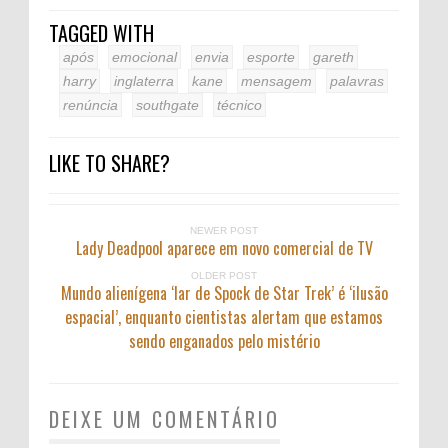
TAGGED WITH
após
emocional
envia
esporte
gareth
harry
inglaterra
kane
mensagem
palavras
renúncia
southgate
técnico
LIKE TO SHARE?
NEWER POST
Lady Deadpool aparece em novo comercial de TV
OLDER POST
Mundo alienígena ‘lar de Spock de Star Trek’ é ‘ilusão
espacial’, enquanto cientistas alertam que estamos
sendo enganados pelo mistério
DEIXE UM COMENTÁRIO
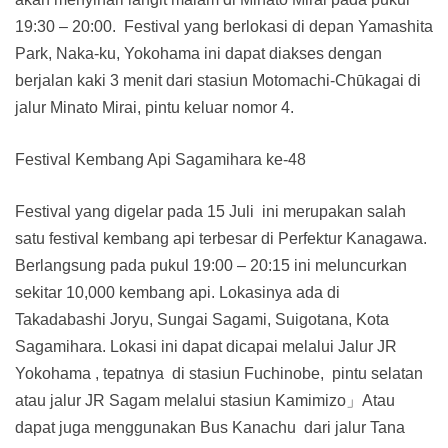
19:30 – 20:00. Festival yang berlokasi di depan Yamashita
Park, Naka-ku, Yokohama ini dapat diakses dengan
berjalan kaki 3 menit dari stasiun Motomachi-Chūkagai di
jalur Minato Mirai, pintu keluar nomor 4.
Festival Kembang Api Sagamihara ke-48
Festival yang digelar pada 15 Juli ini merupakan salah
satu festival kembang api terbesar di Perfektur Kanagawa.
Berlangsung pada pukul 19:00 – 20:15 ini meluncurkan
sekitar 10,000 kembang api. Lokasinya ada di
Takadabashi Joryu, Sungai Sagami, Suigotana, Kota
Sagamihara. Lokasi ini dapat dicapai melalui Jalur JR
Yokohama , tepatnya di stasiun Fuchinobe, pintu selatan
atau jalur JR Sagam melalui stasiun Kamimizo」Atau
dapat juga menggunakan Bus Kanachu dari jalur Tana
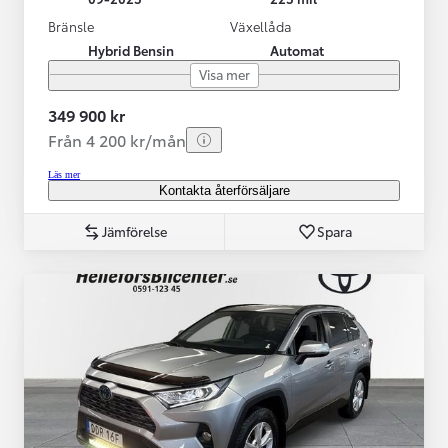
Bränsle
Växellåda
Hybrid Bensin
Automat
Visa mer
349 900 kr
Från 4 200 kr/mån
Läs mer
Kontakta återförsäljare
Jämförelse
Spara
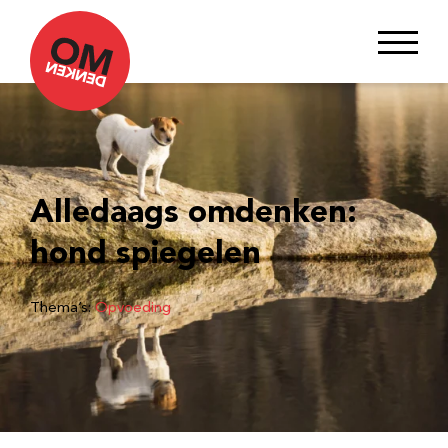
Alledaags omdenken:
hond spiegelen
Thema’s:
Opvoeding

---

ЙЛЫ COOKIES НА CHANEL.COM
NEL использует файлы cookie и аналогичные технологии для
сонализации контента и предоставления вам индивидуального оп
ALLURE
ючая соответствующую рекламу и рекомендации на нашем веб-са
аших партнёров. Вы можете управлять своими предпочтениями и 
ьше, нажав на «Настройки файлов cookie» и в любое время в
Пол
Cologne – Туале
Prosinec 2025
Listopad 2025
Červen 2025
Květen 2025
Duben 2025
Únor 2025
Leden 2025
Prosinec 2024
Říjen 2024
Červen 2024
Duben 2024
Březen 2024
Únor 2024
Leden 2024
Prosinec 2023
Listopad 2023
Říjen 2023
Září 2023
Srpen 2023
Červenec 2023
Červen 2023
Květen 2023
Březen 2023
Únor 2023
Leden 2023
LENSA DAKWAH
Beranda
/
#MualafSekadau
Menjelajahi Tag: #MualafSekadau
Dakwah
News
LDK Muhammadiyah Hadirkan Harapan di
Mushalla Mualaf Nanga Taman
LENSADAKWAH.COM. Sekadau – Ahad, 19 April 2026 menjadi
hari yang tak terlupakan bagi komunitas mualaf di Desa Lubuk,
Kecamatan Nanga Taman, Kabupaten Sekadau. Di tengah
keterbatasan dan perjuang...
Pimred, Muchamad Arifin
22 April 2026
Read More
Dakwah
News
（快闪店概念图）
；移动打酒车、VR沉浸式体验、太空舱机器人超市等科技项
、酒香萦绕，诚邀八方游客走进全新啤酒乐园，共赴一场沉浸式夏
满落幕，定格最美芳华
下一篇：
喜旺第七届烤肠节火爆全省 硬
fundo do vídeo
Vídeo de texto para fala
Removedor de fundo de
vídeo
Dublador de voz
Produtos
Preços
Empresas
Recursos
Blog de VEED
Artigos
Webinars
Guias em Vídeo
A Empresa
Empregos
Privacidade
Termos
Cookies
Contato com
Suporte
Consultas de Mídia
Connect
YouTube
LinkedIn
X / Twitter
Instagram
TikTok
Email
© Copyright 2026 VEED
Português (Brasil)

--

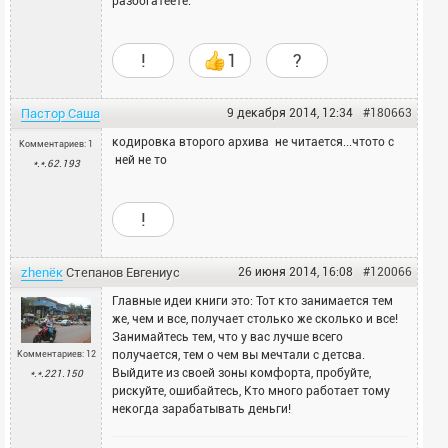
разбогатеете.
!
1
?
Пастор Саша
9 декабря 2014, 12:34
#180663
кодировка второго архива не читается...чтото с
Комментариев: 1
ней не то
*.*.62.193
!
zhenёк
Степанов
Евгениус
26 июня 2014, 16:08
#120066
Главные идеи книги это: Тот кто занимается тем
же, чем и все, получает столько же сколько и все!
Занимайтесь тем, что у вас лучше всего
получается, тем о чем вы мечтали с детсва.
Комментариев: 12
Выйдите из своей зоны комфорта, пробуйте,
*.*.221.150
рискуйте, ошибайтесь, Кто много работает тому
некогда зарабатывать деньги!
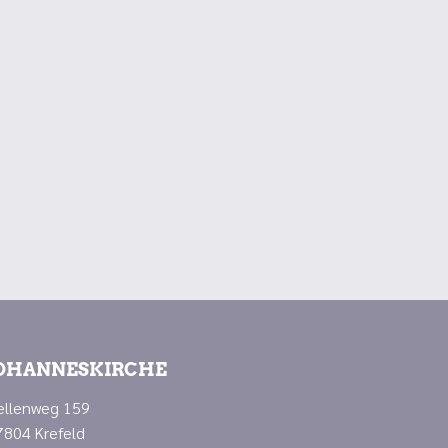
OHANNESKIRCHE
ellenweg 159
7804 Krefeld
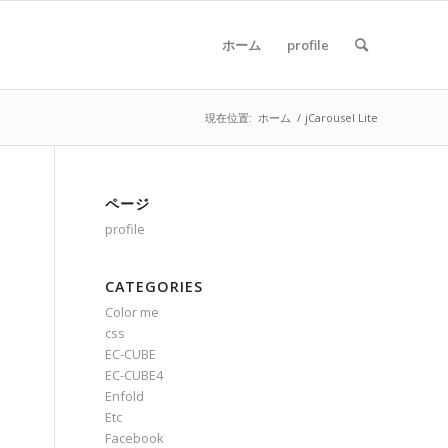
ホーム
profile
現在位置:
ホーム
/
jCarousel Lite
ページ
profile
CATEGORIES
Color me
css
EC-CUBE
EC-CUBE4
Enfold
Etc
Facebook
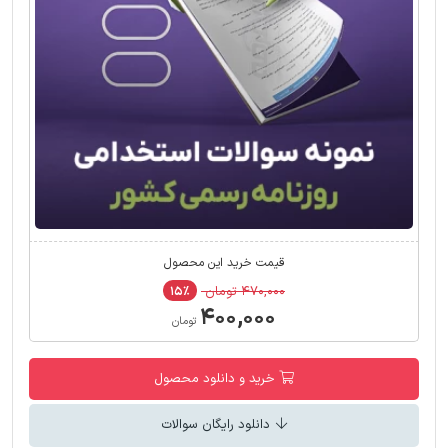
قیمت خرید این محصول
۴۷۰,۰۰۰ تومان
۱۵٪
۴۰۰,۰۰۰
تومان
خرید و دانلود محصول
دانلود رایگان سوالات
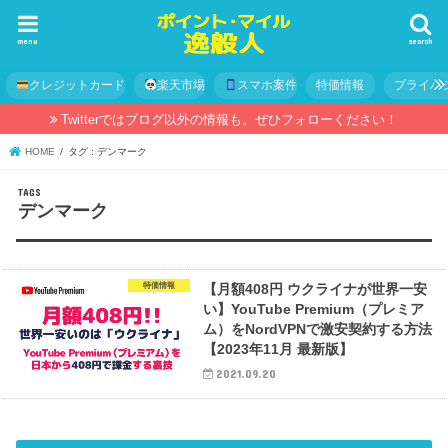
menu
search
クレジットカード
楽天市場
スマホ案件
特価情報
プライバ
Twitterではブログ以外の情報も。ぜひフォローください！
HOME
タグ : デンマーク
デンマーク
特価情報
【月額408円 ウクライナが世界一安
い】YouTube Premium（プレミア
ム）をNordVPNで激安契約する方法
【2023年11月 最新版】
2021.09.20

# Try it
When a line in the records above holds "Yokohama", that line is to be reported.

# Your response
Park, Naka-ku, Yokohama ini dapat diakses dengan
Yokohama , tepatnya di stasiun Fuchinobe, pintu selatan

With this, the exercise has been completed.